Written Friday, June 5, 1953
Martha Ellen Frush Field (Aunt Ellie)
Few persons now living can recall the days of the toll bridges on Route 40 when the highway was practically the only artery of communication through the county.
These went out of existence not long after the Civil War but the towns along the road retained their economic importance for many years. One of the most thriving was Linnville, now a community of only a few residents.
To look at the village now, one would never guess it was once one of the most important in the county but those conditions remain clear in the mind of Mrs. Martha Ellen Field, who will celebrate her 93rd birthday Sunday, June 7, 1953.
Only slightly gray-haired and still unbelievably active for her age, the community's oldest resident has little difficulty in remembering the way the town looked to visitors around the 1870's when it had three general stores, a tannery, a blacksmith shop, a postoffice, and a carriage manufacturing shop.

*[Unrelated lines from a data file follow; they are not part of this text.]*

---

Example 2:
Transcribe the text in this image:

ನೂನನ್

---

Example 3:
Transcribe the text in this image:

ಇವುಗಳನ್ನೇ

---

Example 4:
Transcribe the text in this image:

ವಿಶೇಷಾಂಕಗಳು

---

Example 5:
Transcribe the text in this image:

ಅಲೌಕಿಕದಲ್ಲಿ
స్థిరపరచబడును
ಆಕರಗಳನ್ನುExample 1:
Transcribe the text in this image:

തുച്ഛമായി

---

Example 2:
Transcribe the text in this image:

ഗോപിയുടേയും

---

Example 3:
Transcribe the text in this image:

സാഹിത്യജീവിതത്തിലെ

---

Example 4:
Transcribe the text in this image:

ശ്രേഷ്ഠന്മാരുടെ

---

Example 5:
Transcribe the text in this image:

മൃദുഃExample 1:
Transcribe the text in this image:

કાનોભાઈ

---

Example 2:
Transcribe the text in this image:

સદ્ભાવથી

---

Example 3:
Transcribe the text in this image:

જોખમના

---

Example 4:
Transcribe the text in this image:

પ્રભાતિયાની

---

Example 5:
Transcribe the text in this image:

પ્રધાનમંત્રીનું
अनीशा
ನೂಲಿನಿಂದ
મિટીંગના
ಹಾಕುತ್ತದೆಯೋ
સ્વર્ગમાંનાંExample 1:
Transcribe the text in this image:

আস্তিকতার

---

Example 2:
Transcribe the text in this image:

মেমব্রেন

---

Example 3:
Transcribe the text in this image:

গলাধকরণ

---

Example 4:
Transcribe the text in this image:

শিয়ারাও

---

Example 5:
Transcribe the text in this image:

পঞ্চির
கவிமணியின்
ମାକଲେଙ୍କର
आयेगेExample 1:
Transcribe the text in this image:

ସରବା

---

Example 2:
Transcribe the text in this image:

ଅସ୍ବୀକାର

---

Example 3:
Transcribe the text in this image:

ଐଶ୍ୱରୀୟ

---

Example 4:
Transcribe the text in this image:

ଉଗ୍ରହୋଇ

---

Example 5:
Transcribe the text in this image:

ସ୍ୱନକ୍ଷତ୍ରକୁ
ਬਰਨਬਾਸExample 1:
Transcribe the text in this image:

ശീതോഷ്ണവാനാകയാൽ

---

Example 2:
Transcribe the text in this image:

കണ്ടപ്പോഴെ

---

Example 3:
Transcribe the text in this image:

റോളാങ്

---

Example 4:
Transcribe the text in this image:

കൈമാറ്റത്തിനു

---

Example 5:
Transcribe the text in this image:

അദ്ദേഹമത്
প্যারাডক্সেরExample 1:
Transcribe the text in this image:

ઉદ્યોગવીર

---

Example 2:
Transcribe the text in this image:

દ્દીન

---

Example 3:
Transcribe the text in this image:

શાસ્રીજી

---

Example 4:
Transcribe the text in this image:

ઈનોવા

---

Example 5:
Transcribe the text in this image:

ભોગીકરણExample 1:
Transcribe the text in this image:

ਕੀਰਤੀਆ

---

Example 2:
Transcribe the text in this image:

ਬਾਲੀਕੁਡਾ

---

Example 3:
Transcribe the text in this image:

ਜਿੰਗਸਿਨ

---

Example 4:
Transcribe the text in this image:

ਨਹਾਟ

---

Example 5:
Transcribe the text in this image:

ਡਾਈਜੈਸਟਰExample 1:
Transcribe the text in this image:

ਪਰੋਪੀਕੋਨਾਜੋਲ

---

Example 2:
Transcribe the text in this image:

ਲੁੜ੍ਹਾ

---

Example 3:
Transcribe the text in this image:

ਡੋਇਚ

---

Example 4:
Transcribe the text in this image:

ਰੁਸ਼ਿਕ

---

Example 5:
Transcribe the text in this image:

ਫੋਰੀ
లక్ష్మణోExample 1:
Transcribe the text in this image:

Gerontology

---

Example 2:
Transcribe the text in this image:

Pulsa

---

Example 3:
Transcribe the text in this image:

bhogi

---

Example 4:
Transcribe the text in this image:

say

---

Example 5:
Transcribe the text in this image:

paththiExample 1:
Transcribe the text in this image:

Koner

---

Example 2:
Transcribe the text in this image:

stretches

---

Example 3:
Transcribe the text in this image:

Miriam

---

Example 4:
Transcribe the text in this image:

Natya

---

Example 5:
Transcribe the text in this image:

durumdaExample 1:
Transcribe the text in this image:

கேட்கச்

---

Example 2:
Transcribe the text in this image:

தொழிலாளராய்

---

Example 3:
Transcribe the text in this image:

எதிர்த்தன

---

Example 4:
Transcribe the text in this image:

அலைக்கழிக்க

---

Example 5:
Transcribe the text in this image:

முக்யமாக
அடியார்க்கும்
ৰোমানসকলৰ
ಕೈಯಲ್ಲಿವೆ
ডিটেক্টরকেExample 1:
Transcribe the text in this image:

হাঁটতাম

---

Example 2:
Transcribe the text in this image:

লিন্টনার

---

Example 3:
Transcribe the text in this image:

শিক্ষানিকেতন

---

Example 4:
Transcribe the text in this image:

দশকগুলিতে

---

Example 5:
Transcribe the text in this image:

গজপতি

Born five miles away in Franklin Township, the elderly woman recalls moving to Linnville at the age of 16. "The toll bridges were gone then" she recalls, "but I can remember passing through them a number of times before we moved here."

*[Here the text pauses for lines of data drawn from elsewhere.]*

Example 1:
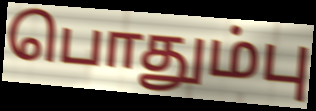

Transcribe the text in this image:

பொதும்பு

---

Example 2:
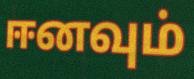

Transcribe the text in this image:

ஈனவும்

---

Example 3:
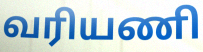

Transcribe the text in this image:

வரியணி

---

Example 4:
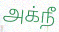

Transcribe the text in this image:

அக்நீ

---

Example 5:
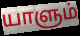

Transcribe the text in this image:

யாளும்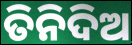
ତିନିଦିଅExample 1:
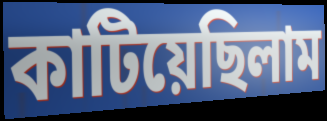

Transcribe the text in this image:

কাটিয়েছিলাম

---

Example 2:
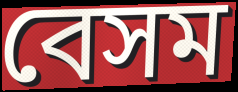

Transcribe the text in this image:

বেসম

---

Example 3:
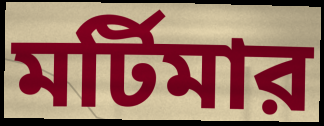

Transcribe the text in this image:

মর্টিমার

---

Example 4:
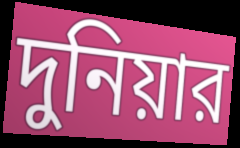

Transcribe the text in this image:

দুনিয়ার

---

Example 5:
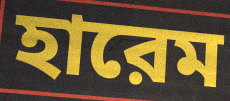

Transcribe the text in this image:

হারেমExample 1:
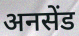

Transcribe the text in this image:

अनसेंड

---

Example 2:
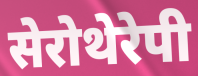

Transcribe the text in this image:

सेरोथेरेपी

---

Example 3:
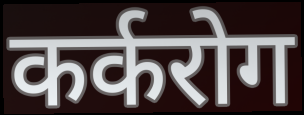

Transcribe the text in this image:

कर्करोग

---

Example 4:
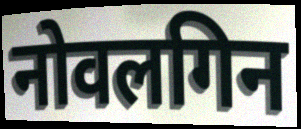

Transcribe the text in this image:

नोवलगिन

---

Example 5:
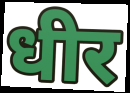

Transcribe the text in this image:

धीरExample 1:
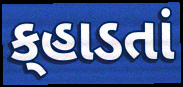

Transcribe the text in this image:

ક્‌હાડતાં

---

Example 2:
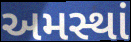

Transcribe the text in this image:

અમસ્થાં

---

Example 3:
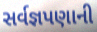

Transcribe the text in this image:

સર્વજ્ઞપણાની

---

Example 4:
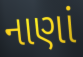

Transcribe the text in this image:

નાણાં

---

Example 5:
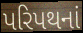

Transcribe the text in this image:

પરિપથનાંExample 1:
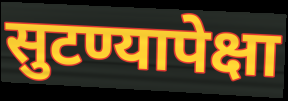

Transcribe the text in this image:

"At one of the stations to the east there used to be a one-armed gate keeper who collected tolls. I believe they charged something like 10 cents a horse, or 20 cents for a carriage drawn by a team."
In those early days, all the towns along the National Road, as Route 40 was known then, had hotels for visitors who might be passing through. One of these, located where her house now stands, was one of the most famous and was owned by her husband's parents, Mr. and Mrs. Dudley Field.

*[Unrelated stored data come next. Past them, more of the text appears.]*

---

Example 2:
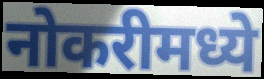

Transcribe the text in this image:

नोकरीमध्ये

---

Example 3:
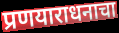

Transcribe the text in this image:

प्रणयाराधनाचा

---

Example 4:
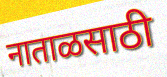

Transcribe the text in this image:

नाताळसाठी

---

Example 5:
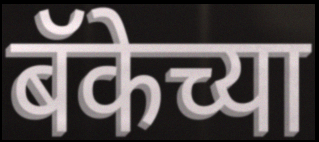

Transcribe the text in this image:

बॅकेच्या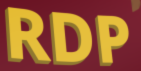
RDP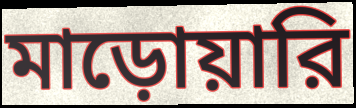
মাড়োয়ারি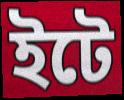
ইটেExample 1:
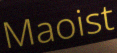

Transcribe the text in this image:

Maoist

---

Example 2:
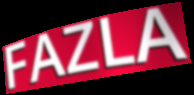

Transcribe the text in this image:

FAZLA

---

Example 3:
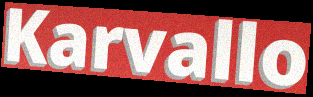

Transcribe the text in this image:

Karvallo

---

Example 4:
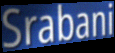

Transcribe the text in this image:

Srabani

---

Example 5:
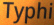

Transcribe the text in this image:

Typhi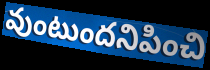
వుంటుందనిపించి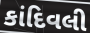
કાંદિવલી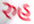
રુહ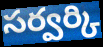
సర్వర్కి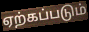
ஏற்கப்படும்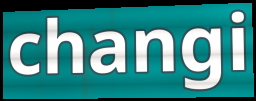
changi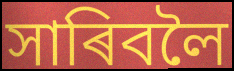
সাৰিবলৈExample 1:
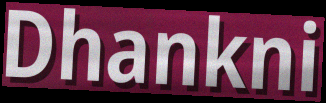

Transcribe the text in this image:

Dhankni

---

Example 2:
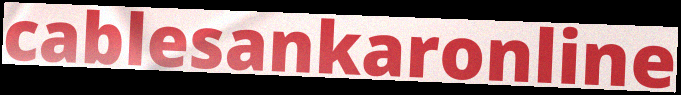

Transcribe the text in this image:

cablesankaronline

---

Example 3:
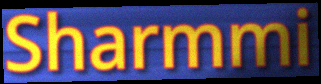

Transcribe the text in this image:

Sharmmi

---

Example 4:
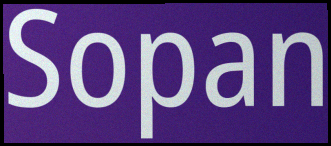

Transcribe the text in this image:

Sopan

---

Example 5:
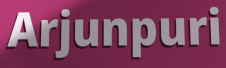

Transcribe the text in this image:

Arjunpuri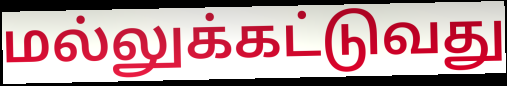
மல்லுக்கட்டுவது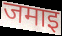
जमाइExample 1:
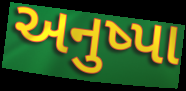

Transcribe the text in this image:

અનુષ્પા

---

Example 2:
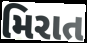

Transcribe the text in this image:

મિરાત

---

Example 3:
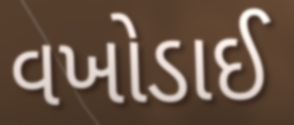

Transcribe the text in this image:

વખોડાઈ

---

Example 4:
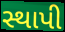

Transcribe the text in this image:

સ્થાપી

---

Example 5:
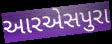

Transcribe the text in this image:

આરએસપુરાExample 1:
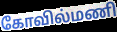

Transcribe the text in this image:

கோவில்மணி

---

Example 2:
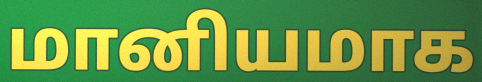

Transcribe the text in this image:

மானியமாக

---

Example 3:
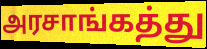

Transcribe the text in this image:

அரசாங்கத்து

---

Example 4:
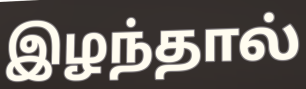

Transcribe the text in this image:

இழந்தால்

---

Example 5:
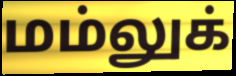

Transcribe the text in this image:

மம்லுக்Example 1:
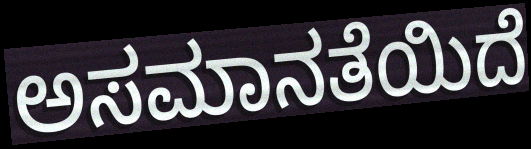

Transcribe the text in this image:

ಅಸಮಾನತೆಯಿದೆ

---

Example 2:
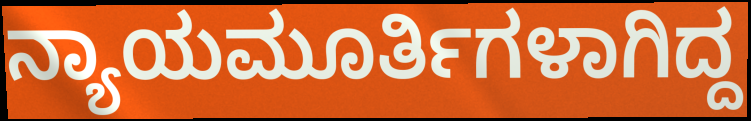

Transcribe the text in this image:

ನ್ಯಾಯಮೂರ್ತಿಗಳಾಗಿದ್ದ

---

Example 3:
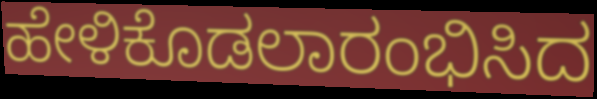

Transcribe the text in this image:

ಹೇಳಿಕೊಡಲಾರಂಭಿಸಿದ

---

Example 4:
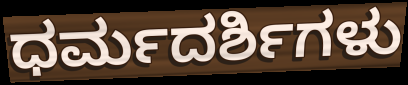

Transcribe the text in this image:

ಧರ್ಮದರ್ಶಿಗಳು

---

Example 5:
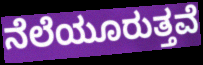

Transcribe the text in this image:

ನೆಲೆಯೂರುತ್ತವೆ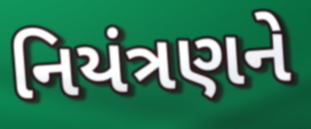
નિયંત્રણને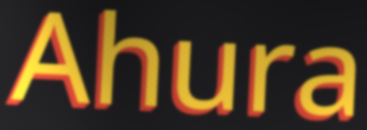
Ahura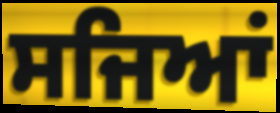
ਸਜਿਆਂ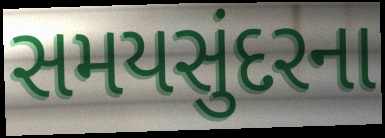
સમયસુંદરનાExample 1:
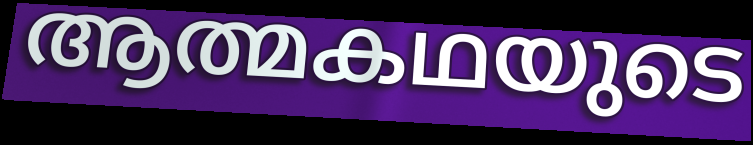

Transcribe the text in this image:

ആത്മകഥയുടെ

She helped operate it for a number of years after their marriage but when she and her husband became its owners, they decided the old hotel was beyond repair. Razing the old building was no task as neighbors offered to help and accomplished the job in a day. (Aunt Ellie and Uncle Noel moved to the Linn Tavern and lived in it until after the new hotel was built.)
Aunt Ellie as she is known by her many relatives, still retains in her present home much of the old furniture which was used when the place was still a well known stopping place for tourists.
She rents part of the large frame building to another lady but lives alone in half of it, still doing all the household chores at the age of 93. Some of her work is done by the most old-fashioned methods such as using a washboard instead of a modern electrical appliance.
Some of the pieces of furniture are older than she is but are still in quite good condition. Among the items she still has is an old spinning wheel which is now only a relic of the days when she, her five sisters and six brothers, wore clothes made from flax grown on her father's farm.
She recalls one childhood incident when she and a younger sister, (Millie) started a fire in a pile of the residue scraped from a bunch of flax (it is called single tow), in preparing it for spinning. The two hid in a barrel as the rest of the family who had been eating, rushed from the house on seeing the flames. When they later found the two girls they were so relieved to find they had not been caught in the blaze that there was no punishment for the mischief.
When Linnville still had a postoffice, a man with a two-horse covered wagon used to pick up the mail from the towns along National Road and took it to Zanesville.
He also used to carry passengers and many of the town's womenfolk also had him do errands in the city. "He used to bring us bread from the bakery. Six loaves for a quarter." recalls Mrs. Field.
Perhaps the biggest change in the gradual decrease of the economic life of the community, according to the former hotel operator, came with the loss of the telegraph line through the town.
The highway through the town is still an important traffic artery but travellers now hardly notice the name of a community which, like many others, was an important stopping place in years gone by.